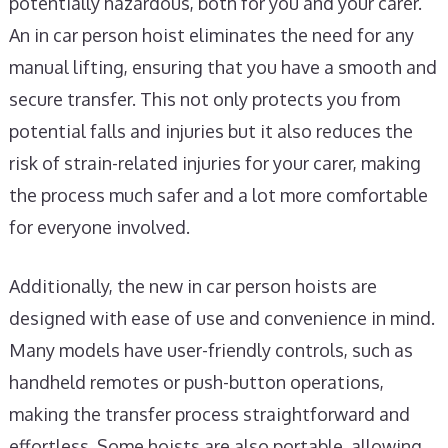
potentially hazardous, both for you and your carer.
An in car person hoist eliminates the need for any
manual lifting, ensuring that you have a smooth and
secure transfer. This not only protects you from
potential falls and injuries but it also reduces the
risk of strain-related injuries for your carer, making
the process much safer and a lot more comfortable
for everyone involved.
Additionally, the new in car person hoists are
designed with ease of use and convenience in mind.
Many models have user-friendly controls, such as
handheld remotes or push-button operations,
making the transfer process straightforward and
effortless. Some hoists are also portable, allowing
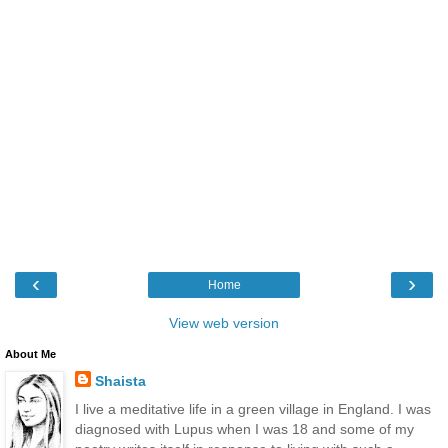
‹
›
Home
View web version
About Me
Shaista
I live a meditative life in a green village in England. I was
diagnosed with Lupus when I was 18 and some of my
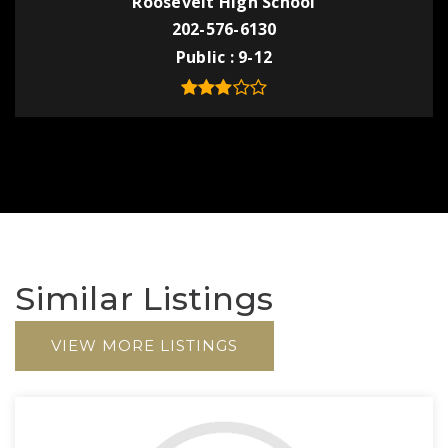
Roosevelt High School
202-576-6130
Public
9-12
Similar Listings
VIEW MORE LISTINGS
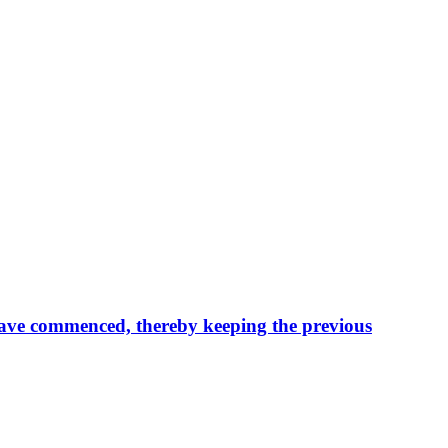
n have commenced, thereby keeping the previous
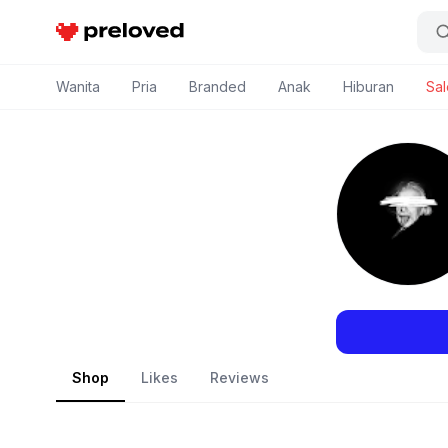
Preloved Indonesia
Wanita
Pria
Branded
Anak
Hiburan
Sal
Shop
Likes
Reviews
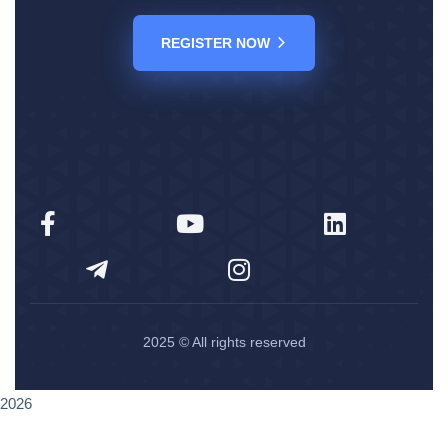
REGISTER NOW
2025
© All rights reserved
2026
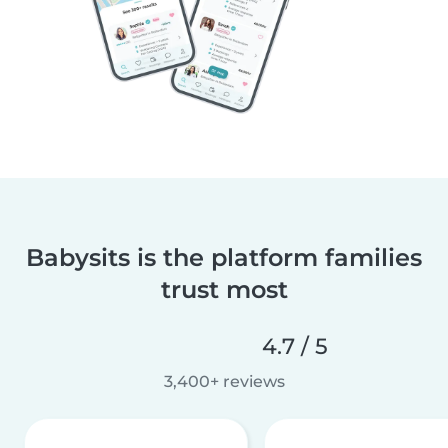
Babysits is the platform families
trust most
4.7 / 5
3,400+ reviews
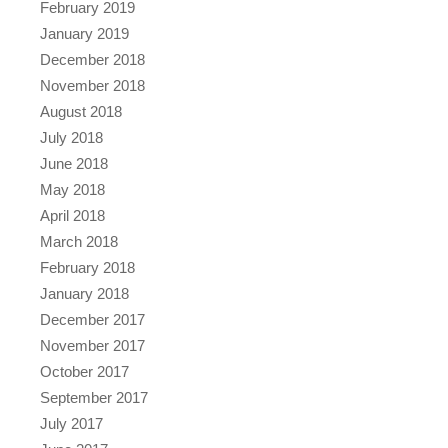
February 2019
January 2019
December 2018
November 2018
August 2018
July 2018
June 2018
May 2018
April 2018
March 2018
February 2018
January 2018
December 2017
November 2017
October 2017
September 2017
July 2017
⁂
Exercise directions:
Every line of the listing above is to be repeated exactly, with its pictures left out.

Exercise result:
potentially hazardous, both for you and your carer.
An in car person hoist eliminates the need for any
manual lifting, ensuring that you have a smooth and
secure transfer. This not only protects you from
potential falls and injuries but it also reduces the
risk of strain-related injuries for your carer, making
the process much safer and a lot more comfortable
for everyone involved.
Additionally, the new in car person hoists are
designed with ease of use and convenience in mind.
Many models have user-friendly controls, such as
handheld remotes or push-button operations,
making the transfer process straightforward and
effortless. Some hoists are also portable, allowing
‹
›
Home
View web version
About Me
Shaista
I live a meditative life in a green village in England. I was
diagnosed with Lupus when I was 18 and some of my
Roosevelt High School
202-576-6130
Public
9-12
Similar Listings
VIEW MORE LISTINGS
n have commenced, thereby keeping the previous
Preloved Indonesia
Wanita
Pria
Branded
Anak
Hiburan
Sal
Shop
Likes
Reviews
REGISTER NOW
2025
© All rights reserved
2026
Babysits is the platform families
trust most
4.7 / 5
3,400+ reviews
February 2019
January 2019
December 2018
November 2018
August 2018
July 2018
June 2018
May 2018
April 2018
March 2018
February 2018
January 2018
December 2017
November 2017
October 2017
September 2017
July 2017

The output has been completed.